Source records:
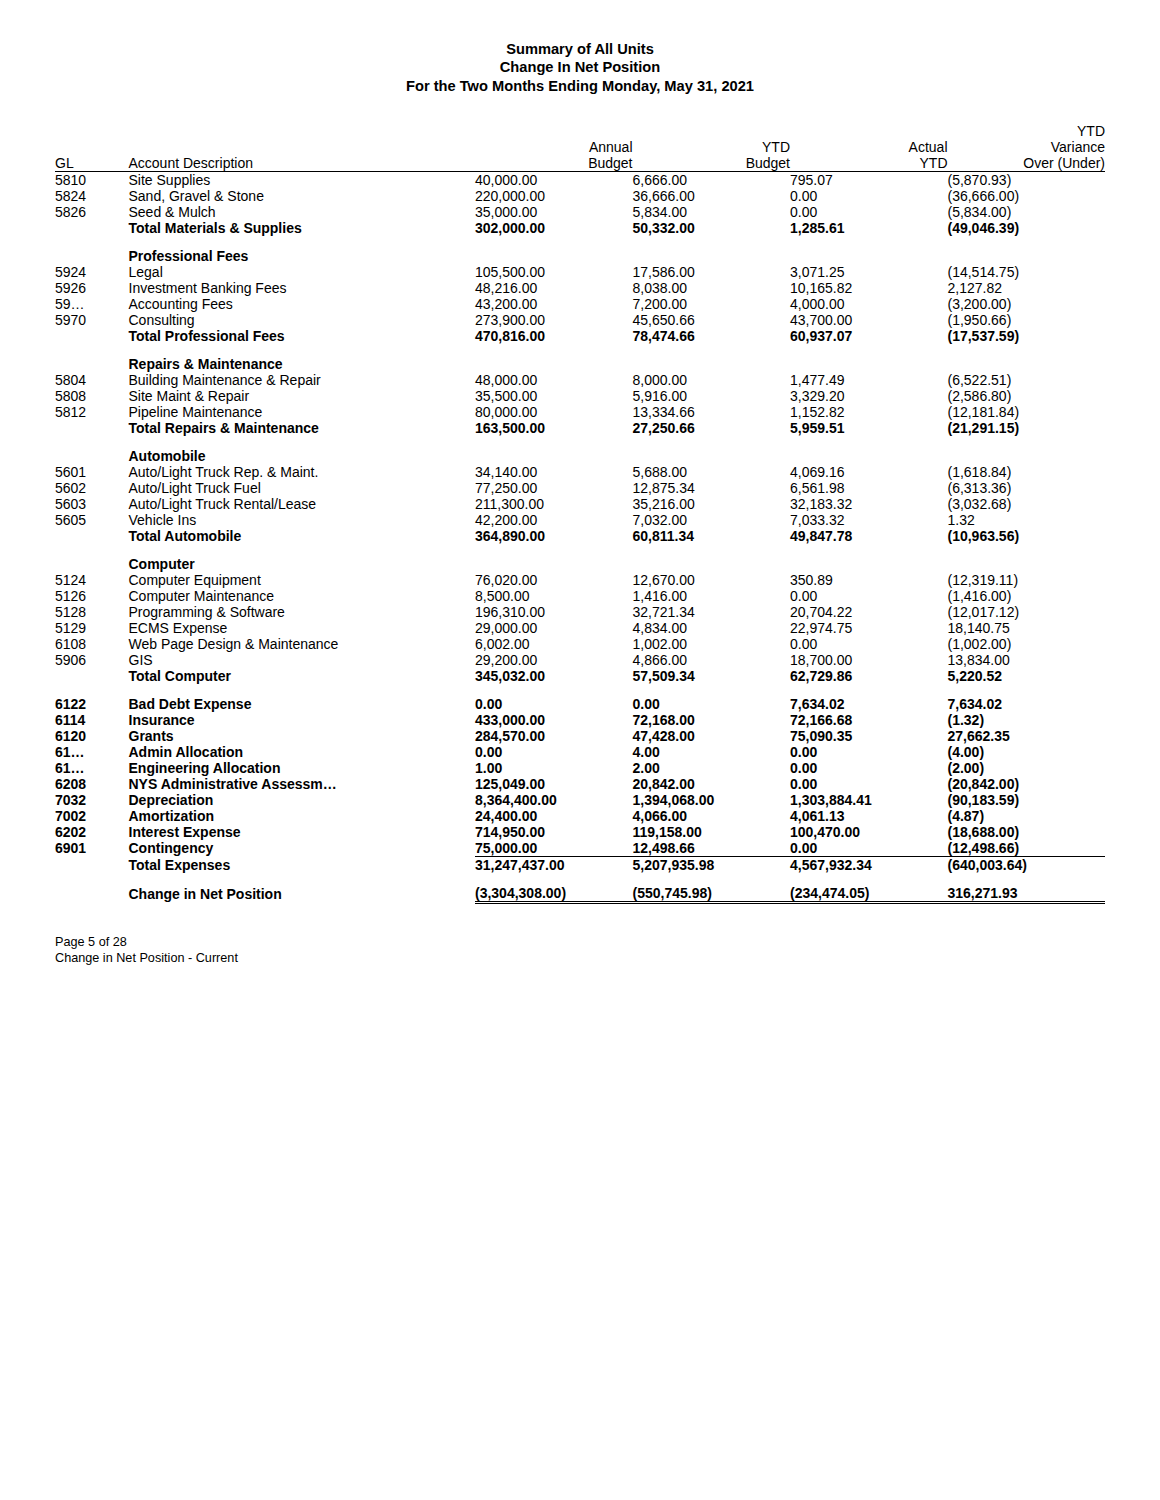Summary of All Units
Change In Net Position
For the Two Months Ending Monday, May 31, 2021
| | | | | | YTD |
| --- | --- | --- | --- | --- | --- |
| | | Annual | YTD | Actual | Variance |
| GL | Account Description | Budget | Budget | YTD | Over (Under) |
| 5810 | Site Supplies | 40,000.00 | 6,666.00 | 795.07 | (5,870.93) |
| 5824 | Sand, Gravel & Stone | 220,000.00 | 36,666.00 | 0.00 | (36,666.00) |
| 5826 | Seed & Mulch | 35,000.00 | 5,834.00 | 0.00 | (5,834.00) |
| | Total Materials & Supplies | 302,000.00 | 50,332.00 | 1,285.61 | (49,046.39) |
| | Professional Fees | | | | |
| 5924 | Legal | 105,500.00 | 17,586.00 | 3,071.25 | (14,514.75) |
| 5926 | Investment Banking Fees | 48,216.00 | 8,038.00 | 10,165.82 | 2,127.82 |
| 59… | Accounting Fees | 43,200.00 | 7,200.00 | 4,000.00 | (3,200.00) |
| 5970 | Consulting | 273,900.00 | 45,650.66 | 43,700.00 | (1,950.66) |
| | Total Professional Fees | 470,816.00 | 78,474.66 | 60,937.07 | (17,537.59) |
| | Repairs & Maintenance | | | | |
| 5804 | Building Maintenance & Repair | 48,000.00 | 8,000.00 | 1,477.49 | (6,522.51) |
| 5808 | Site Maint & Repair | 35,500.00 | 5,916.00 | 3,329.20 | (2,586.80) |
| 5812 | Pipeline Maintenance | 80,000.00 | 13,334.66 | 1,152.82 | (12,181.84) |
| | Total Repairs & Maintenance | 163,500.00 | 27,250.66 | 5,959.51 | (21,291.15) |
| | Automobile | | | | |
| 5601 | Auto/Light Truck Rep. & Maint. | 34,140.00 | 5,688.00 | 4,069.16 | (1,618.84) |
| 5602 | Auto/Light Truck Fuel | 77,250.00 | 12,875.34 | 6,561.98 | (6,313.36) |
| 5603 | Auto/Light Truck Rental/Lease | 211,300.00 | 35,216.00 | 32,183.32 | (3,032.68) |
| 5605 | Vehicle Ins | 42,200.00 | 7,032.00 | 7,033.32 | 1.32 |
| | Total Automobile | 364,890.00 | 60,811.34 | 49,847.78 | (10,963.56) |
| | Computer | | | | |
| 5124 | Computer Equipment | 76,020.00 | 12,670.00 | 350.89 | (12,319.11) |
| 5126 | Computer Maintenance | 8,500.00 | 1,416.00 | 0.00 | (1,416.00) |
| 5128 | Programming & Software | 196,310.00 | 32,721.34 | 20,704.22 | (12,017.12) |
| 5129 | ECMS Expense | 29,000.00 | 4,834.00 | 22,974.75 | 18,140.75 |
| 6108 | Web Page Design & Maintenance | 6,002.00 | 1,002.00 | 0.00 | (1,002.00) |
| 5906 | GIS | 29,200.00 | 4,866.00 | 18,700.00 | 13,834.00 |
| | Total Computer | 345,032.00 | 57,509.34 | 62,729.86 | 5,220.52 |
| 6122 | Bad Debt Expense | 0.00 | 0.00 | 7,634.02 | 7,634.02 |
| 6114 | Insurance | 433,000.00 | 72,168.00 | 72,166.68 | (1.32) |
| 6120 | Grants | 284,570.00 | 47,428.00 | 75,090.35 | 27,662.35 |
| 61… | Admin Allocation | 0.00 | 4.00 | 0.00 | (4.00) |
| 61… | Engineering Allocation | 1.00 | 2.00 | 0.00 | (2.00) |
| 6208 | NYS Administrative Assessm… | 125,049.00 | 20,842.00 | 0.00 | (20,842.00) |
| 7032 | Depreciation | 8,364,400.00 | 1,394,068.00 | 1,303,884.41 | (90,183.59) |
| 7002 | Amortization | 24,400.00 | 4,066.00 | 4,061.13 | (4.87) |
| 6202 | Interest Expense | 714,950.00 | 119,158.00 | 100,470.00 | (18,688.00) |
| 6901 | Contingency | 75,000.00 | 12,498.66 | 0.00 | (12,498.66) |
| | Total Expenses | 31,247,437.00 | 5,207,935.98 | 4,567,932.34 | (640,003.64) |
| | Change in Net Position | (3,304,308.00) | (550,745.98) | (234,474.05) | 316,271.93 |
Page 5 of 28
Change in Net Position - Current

AIM OF THE EXERCISE:
Among the entries above, the lines between the ones containing "4,000.00 | (3,200.00) |" and "62,729.86 | 5,220.52 |", inclusive, are to be transcribed exactly. No other line is to be given.

RESPONSE:
| 59… | Accounting Fees | 43,200.00 | 7,200.00 | 4,000.00 | (3,200.00) |
| 5970 | Consulting | 273,900.00 | 45,650.66 | 43,700.00 | (1,950.66) |
| | Total Professional Fees | 470,816.00 | 78,474.66 | 60,937.07 | (17,537.59) |
| | Repairs & Maintenance | | | | |
| 5804 | Building Maintenance & Repair | 48,000.00 | 8,000.00 | 1,477.49 | (6,522.51) |
| 5808 | Site Maint & Repair | 35,500.00 | 5,916.00 | 3,329.20 | (2,586.80) |
| 5812 | Pipeline Maintenance | 80,000.00 | 13,334.66 | 1,152.82 | (12,181.84) |
| | Total Repairs & Maintenance | 163,500.00 | 27,250.66 | 5,959.51 | (21,291.15) |
| | Automobile | | | | |
| 5601 | Auto/Light Truck Rep. & Maint. | 34,140.00 | 5,688.00 | 4,069.16 | (1,618.84) |
| 5602 | Auto/Light Truck Fuel | 77,250.00 | 12,875.34 | 6,561.98 | (6,313.36) |
| 5603 | Auto/Light Truck Rental/Lease | 211,300.00 | 35,216.00 | 32,183.32 | (3,032.68) |
| 5605 | Vehicle Ins | 42,200.00 | 7,032.00 | 7,033.32 | 1.32 |
| | Total Automobile | 364,890.00 | 60,811.34 | 49,847.78 | (10,963.56) |
| | Computer | | | | |
| 5124 | Computer Equipment | 76,020.00 | 12,670.00 | 350.89 | (12,319.11) |
| 5126 | Computer Maintenance | 8,500.00 | 1,416.00 | 0.00 | (1,416.00) |
| 5128 | Programming & Software | 196,310.00 | 32,721.34 | 20,704.22 | (12,017.12) |
| 5129 | ECMS Expense | 29,000.00 | 4,834.00 | 22,974.75 | 18,140.75 |
| 6108 | Web Page Design & Maintenance | 6,002.00 | 1,002.00 | 0.00 | (1,002.00) |
| 5906 | GIS | 29,200.00 | 4,866.00 | 18,700.00 | 13,834.00 |
| | Total Computer | 345,032.00 | 57,509.34 | 62,729.86 | 5,220.52 |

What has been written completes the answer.